Kraliyette Değil, Modada da Devrim Yaratan Kadın; Prenses Diana

Bugün 5 Aralık Dünya Kadın Hakları Günü. Hem böyle bir gününe vurgu yapmak hem de kendi hayatını ve haklarını ele almak için mücadele etmiş olan, dünyanın tanıdığı bir kadını ele almak istedim. Kim mi bu kadın? Tabi ki Prenses Diana.
Prenses Diana’nın yaşamına dair birçok film ve belgesel yapıldı. Bu yüzden hem Kraliyet ailesinde yaptığı devrimle adından en çok söz edilen kadın Prenses Diana’nın, modaya damga vuran zamansız stilinden hem de baskının hüküm sürdüğü yaşamında kendisi olabilmek için verdiği mücadeleden bahsedeceğim sizlere.

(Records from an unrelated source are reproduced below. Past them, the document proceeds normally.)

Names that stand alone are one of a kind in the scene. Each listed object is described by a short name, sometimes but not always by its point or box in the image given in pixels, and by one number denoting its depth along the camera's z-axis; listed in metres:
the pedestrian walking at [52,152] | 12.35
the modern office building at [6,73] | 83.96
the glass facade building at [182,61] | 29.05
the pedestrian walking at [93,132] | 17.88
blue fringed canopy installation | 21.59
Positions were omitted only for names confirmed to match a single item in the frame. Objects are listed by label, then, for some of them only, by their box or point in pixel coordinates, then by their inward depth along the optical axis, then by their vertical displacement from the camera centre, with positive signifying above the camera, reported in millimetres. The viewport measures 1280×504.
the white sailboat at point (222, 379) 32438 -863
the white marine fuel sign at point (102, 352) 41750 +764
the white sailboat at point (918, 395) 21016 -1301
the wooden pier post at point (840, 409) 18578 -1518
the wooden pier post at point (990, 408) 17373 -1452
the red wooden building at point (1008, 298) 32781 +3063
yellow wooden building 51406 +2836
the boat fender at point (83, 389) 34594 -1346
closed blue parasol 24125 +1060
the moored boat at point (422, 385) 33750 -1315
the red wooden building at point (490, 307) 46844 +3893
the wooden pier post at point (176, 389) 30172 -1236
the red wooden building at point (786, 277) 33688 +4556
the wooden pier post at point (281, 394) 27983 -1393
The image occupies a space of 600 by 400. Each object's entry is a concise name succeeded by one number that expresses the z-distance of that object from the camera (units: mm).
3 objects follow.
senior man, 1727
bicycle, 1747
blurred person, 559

Tüm dünya Diana Spencer’ı, Kraliyet ailesinin veliahttı Prens Charles ile yaptığı evlilikle tanıdı. Dünya çapında merakla beklenen düğün sonrası tüm gözler artık bir Prenses olan Diana’nın üzerine çevrildi. Güzelliği ile herkesi büyüleyen Diana, aynı zamanda utangaç ve samimi tavırları ile halkın kalbinde kraliçe olma yolunda emin adımlarla ilerlemeye başladı. Küçük yaşta evlenerek içlerine girdiği ailenin, tüm yaşamlarının ve ilişkilerinin stratejiler ile ilerlemesi gerçeği, bu yolda Prenses Diana’yı beklediğinden çok daha zorlu bir mücadelenin içerisine soktu.
Prens Charles ile olan evliliğinin bir aşk evliliği olmadığını ve Diana’nın defalarca aldatıldığını hepimiz biliyoruz artık. Kraliyet ailesine girişi ve evliliği ile ilgili birçok belgesel çekildi. İzlememiş olan ve izlemek isteyen arkadaşlar Netflix’de Prenses Diana’nın hayatın ele alan iki belgesele de ulaşabilirler.

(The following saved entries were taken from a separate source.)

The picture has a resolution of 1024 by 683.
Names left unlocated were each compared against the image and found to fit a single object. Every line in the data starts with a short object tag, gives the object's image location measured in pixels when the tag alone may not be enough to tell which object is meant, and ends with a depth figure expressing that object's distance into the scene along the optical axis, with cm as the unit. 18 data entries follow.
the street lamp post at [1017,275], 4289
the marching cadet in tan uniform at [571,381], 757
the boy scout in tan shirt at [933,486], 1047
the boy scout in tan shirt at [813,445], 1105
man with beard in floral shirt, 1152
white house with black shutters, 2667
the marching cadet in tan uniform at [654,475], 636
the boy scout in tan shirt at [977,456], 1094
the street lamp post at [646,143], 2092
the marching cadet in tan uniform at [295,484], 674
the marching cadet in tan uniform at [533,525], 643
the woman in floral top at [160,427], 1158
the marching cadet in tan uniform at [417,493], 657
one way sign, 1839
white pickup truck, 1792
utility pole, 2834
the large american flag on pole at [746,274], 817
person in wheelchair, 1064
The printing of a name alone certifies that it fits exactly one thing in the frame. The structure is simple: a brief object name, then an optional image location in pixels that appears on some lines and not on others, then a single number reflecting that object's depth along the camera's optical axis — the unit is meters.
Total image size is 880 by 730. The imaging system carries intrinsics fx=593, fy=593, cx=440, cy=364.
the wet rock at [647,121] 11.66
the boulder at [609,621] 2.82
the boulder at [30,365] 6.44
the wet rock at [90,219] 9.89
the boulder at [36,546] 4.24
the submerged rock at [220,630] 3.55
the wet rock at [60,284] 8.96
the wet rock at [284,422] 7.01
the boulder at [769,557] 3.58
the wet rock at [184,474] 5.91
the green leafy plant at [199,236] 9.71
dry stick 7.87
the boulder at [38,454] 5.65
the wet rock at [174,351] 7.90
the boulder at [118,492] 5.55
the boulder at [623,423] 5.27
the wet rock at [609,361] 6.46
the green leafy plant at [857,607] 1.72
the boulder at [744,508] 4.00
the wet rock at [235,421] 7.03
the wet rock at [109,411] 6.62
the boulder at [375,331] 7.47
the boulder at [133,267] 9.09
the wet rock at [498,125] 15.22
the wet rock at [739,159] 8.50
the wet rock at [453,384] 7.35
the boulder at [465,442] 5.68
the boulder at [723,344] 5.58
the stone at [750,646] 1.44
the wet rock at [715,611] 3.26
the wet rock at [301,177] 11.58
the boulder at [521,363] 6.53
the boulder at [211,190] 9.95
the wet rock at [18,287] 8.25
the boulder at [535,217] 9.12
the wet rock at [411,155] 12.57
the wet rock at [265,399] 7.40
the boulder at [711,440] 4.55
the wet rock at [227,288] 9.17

Gelgelelim hayatının her anının karış karış gözlendiği, sevgisizlik ve baskıya karşı kendi olma yolunda mücadele verdiği zamanlarda Diana, moda dünyasının adından en çok söz edilen kadını oldu. Her giydiği olay, her tercih ettiği parça satış rekorları kırmaya başladı.

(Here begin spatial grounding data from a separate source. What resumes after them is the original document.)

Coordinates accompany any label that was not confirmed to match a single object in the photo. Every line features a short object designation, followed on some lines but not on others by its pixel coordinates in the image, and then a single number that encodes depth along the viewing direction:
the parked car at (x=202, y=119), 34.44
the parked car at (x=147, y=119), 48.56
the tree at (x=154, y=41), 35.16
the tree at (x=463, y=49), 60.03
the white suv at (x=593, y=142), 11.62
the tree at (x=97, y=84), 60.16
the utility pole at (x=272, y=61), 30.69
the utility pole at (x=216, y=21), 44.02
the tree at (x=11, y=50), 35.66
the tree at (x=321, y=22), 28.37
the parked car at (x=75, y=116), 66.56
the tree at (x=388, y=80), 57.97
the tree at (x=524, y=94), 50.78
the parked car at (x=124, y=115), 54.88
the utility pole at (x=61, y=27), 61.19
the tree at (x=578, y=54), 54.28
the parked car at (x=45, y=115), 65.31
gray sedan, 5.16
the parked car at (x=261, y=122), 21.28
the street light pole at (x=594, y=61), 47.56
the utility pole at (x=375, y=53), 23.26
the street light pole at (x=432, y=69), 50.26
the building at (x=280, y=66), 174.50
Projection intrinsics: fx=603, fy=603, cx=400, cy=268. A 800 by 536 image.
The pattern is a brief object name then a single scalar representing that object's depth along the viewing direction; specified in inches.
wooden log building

Kraliyet yaşantısının ilk yıllarında birçok konuda olduğu gibi kıyafetleri konusunda da yardım alan Prenses Diana, daha sonraları benim zevkim ve benim tarzım diyerek kendi seçimlerine yöneliyor. Katıldığı davetler, Prens Charles ile çıktığı seyahatlerde giydiği kıyafetler hızla moda dergilerinin kapaklarında yerlerini almaya başlıyor.
Cesaretini ve gücünü kıyafet seçimlerine de yansıtan Diana, günlük seçimlerinde kraliyet ailesinin aksine oldukça rahat ve özgürlükçü parçalar tercih ederken, özel davetlerde ise oldukça cesur parçaları kullanmaktan kaçınmıyordu.
Birçok seçiminde maskülen tavrını tarzına da yansıttığını görüyoruz. Kıyafetlerini titizlik ile seçtiği aksesuarlar ile tamamlayan Diana’nın, olmazsa olmazlarının başında; şapkaları, gözlükleri ve kolyeleri yer alıyor. Öyle ki Prenses, sırt dekolteli elbiseleri için özel kolyeler yaptırıyor, renkli ve detaylı çoraplar tercih ediyor.
Hele bir kombini var ki ‘İntikam Elbisesi’ olarak hafızalara kazınan. Harikulade. Zarifliğin göz kamaştıran şıklığını, tarzın ve tavrın ruhtan geldiğini bir kez daha gösteriyor bize.
Böyle anlatılınca ışıltılı bir hayat, her istediğine ulaşabilme olanağı güzel görünebilir gözünüze ama ne giyeceğine karar verebilmek için bile büyük bir mücadele veriyor Prenses Diana.
Son olarak 5 Aralık Dünya Kadın Hakları Günü’nde şunu belirtmek isterim; kendinizden ve yaşamak istediğiniz hayattan asla vazgeçmeyin arkadaşlar. Size dayatılan kuralları aşıp, sahip olduğunuz haklarınızı elinize alın. Unutmayın, en büyük hakkımız özgürlüğümüz! Buna kimsenin karışmasına izin vermeyin.